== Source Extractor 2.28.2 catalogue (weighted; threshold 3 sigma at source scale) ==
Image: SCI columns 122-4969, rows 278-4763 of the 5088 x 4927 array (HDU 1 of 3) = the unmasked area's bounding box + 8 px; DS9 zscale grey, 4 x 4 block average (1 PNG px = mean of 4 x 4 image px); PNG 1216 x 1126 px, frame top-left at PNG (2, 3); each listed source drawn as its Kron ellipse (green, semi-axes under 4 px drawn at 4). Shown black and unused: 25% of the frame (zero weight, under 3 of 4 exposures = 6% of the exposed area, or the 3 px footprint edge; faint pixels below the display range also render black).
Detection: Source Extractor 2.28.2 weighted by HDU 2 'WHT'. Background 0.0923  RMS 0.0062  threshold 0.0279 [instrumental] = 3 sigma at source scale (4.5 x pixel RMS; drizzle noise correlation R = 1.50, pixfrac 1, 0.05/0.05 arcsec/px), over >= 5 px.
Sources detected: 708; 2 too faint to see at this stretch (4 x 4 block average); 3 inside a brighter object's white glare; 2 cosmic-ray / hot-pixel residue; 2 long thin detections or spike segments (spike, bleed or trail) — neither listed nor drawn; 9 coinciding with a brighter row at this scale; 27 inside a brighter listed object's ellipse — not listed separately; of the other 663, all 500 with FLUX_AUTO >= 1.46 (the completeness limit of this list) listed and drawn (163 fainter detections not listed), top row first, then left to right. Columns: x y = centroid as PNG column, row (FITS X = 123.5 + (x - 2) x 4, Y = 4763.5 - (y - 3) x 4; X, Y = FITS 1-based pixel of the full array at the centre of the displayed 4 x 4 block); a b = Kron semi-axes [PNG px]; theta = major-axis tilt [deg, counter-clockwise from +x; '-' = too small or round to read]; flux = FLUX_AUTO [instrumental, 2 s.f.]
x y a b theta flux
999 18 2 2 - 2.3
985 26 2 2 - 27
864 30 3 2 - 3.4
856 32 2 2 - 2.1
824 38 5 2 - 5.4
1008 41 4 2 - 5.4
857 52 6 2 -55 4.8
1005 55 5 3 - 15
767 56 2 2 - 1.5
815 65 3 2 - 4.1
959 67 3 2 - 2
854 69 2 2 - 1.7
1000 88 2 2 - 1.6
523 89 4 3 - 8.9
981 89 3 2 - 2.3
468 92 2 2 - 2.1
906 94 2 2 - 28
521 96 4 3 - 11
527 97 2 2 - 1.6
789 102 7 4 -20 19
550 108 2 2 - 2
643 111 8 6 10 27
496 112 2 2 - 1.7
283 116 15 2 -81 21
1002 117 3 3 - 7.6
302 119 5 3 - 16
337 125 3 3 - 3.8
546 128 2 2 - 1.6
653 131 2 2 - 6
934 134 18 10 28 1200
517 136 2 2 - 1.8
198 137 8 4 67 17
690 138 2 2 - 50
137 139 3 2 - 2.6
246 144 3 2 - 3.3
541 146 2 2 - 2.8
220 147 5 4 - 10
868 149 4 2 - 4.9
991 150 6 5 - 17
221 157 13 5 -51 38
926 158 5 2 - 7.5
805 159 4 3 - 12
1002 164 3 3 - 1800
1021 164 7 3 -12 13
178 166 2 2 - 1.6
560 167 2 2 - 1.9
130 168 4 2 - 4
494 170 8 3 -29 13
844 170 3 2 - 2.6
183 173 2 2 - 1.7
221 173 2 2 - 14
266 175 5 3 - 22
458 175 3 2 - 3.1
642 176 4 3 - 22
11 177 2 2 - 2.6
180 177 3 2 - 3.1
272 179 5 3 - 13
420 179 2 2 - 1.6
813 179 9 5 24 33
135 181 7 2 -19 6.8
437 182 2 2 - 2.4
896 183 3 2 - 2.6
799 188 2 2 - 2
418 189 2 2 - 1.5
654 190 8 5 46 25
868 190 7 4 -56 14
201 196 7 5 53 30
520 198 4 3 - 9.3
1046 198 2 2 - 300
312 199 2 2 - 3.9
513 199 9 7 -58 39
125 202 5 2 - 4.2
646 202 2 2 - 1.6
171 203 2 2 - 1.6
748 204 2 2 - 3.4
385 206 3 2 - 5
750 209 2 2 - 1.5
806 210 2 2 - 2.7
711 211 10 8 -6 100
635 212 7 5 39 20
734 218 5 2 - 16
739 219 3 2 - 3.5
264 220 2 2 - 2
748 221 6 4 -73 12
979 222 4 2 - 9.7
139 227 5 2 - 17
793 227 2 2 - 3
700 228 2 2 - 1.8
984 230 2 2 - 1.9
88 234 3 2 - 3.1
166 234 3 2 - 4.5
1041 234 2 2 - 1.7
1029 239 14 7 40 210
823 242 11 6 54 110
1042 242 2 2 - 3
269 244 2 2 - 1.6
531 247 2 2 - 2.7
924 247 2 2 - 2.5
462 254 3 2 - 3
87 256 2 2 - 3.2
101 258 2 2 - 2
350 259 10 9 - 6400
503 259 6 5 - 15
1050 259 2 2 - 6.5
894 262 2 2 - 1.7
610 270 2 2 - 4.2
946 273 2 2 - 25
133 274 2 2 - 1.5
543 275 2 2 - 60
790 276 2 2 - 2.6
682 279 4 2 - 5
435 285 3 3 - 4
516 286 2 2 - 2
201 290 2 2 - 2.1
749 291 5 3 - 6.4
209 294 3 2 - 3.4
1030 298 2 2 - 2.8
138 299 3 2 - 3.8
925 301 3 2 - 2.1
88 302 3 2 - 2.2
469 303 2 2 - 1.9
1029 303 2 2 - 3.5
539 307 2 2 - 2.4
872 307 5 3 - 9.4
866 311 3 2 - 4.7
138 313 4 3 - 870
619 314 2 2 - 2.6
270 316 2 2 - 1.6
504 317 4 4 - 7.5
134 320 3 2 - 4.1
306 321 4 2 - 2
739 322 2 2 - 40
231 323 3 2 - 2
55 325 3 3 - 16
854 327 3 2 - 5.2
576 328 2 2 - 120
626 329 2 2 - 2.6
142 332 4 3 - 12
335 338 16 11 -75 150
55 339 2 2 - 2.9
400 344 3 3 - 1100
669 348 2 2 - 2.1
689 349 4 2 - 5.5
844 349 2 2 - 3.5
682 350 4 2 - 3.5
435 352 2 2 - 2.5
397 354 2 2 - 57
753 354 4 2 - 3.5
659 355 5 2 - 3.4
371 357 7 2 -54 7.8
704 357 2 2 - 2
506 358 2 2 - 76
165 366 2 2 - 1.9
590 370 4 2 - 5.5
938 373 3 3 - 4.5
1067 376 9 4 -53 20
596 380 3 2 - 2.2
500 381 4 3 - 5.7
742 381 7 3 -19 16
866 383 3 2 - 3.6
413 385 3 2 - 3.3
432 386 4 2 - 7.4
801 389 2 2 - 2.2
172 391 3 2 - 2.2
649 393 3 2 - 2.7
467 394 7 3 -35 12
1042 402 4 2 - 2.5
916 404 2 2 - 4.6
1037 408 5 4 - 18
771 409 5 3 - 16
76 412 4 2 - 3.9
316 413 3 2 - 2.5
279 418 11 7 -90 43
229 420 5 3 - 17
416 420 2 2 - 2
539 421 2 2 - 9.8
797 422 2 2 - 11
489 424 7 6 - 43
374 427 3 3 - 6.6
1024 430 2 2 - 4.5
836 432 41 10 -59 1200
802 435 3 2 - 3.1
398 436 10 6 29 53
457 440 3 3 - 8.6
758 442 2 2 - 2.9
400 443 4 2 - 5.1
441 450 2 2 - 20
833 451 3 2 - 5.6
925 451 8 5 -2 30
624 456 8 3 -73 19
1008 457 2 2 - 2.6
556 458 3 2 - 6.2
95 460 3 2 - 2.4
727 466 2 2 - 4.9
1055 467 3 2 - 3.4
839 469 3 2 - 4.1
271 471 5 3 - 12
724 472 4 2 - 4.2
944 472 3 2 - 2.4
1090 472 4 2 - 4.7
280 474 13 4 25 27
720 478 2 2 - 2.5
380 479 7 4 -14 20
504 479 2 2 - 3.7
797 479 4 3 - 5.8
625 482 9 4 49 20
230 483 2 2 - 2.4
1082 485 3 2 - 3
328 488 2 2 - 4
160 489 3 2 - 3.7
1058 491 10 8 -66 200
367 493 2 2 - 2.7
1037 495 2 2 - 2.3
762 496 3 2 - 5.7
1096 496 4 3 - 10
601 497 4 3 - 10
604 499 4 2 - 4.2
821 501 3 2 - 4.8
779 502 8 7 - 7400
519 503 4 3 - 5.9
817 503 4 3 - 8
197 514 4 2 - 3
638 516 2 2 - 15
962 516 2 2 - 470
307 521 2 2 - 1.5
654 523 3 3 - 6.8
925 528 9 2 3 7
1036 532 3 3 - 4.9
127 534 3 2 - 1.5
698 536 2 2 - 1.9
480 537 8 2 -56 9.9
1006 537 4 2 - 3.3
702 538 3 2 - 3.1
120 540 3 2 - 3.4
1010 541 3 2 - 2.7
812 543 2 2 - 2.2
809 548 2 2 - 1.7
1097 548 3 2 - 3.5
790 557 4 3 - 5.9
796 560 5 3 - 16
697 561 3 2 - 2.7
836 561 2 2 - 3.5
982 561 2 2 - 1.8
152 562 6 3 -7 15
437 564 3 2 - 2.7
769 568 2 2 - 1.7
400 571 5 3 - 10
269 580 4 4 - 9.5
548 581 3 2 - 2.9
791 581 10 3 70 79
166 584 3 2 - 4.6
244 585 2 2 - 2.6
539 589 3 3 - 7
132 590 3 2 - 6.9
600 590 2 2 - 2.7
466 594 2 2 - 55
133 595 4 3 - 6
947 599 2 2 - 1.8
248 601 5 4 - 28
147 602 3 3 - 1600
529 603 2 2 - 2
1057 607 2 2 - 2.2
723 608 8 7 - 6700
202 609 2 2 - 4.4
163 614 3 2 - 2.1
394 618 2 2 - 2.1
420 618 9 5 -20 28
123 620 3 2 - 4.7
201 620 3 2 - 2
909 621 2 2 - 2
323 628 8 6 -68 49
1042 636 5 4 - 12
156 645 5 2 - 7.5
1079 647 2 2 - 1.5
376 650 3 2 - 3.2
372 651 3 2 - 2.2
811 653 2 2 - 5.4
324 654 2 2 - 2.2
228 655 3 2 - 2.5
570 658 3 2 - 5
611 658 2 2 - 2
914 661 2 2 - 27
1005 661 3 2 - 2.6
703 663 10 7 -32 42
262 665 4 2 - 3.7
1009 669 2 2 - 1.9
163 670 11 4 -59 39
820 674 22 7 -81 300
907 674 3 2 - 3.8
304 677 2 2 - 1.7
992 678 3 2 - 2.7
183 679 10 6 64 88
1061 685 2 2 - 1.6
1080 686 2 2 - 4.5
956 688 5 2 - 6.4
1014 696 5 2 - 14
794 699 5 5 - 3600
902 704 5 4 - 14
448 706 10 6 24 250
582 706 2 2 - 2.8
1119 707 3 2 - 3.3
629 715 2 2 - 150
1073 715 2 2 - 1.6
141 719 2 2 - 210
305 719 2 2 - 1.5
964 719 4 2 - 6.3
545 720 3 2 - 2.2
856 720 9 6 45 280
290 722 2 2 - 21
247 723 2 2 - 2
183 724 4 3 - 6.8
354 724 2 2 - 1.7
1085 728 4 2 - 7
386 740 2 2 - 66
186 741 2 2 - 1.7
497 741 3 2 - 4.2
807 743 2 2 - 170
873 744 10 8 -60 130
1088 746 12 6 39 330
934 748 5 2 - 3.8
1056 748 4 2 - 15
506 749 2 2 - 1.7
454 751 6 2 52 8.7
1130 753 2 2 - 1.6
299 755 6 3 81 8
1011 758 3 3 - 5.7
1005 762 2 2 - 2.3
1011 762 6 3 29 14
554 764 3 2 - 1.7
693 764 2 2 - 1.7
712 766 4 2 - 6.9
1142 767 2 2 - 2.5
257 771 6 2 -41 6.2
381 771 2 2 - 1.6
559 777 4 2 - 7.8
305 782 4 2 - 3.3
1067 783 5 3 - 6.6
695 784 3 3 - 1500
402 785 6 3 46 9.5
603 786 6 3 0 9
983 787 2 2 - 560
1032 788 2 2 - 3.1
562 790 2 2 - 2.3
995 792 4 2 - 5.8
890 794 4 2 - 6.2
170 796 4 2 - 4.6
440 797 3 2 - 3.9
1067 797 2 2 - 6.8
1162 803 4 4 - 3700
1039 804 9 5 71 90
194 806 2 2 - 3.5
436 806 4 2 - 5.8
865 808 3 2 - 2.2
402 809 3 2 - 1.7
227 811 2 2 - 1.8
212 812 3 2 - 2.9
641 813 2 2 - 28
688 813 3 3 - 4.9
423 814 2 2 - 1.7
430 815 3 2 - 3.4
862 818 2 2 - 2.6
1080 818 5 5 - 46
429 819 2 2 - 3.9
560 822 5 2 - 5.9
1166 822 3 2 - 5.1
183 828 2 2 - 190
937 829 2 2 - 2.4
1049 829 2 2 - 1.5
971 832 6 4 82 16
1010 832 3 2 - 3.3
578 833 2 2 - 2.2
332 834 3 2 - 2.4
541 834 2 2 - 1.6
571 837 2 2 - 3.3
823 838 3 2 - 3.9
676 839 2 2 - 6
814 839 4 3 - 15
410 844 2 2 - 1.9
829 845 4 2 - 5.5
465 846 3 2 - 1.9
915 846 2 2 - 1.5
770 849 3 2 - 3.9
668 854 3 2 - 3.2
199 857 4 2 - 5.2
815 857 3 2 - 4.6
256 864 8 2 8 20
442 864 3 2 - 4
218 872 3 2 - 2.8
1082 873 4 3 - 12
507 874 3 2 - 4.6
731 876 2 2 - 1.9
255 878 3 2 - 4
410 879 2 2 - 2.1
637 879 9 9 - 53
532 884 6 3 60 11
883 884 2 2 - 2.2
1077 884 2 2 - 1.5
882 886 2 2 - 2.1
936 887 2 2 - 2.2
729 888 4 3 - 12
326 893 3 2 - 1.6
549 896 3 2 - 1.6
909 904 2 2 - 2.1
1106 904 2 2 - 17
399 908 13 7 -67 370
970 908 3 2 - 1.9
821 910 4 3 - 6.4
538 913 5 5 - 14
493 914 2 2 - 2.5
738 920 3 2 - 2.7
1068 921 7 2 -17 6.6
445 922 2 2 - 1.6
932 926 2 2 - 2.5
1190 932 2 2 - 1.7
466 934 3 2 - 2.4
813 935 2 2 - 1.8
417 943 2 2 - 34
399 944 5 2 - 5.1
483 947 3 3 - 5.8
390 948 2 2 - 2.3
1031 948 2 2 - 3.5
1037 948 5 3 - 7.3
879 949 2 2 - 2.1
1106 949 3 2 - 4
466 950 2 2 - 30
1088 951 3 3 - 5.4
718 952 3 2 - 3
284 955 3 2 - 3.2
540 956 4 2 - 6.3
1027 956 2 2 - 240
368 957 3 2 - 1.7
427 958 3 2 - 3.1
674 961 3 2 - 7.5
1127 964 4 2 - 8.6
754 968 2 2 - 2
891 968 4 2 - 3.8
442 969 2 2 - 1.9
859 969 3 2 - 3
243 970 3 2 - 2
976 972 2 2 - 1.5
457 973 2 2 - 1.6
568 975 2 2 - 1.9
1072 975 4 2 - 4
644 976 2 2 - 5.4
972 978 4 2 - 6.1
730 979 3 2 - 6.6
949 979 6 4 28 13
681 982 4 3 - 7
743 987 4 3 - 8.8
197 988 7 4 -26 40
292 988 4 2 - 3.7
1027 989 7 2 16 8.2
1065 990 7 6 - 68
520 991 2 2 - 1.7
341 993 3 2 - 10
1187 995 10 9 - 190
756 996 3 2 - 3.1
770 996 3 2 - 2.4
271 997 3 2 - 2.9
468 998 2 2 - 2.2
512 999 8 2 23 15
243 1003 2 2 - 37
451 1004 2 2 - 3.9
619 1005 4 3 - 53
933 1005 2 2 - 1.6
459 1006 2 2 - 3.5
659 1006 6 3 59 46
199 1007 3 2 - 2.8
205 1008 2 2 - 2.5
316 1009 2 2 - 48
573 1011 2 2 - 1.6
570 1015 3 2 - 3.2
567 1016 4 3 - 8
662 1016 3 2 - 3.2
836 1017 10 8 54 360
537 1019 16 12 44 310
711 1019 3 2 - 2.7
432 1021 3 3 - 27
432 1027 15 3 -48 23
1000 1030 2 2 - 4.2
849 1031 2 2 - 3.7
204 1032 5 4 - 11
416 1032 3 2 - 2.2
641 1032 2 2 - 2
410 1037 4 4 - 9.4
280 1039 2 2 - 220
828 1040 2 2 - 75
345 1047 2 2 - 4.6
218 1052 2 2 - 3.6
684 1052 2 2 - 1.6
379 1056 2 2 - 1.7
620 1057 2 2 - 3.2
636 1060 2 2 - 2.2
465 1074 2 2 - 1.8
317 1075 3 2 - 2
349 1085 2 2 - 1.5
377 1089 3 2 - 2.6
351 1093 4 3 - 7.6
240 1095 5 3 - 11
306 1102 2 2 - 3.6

● ● ● ● ● ● ●

Copy the data word for word, from its first line through the line containing "Detection: Source Extractor", including both of those lines.

== Source Extractor 2.28.2 catalogue (weighted; threshold 3 sigma at source scale) ==
Image: SCI columns 122-4969, rows 278-4763 of the 5088 x 4927 array (HDU 1 of 3) = the unmasked area's bounding box + 8 px; DS9 zscale grey, 4 x 4 block average (1 PNG px = mean of 4 x 4 image px); PNG 1216 x 1126 px, frame top-left at PNG (2, 3); each listed source drawn as its Kron ellipse (green, semi-axes under 4 px drawn at 4). Shown black and unused: 25% of the frame (zero weight, under 3 of 4 exposures = 6% of the exposed area, or the 3 px footprint edge; faint pixels below the display range also render black).
Detection: Source Extractor 2.28.2 weighted by HDU 2 'WHT'. Background 0.0923  RMS 0.0062  threshold 0.0279 [instrumental] = 3 sigma at source scale (4.5 x pixel RMS; drizzle noise correlation R = 1.50, pixfrac 1, 0.05/0.05 arcsec/px), over >= 5 px.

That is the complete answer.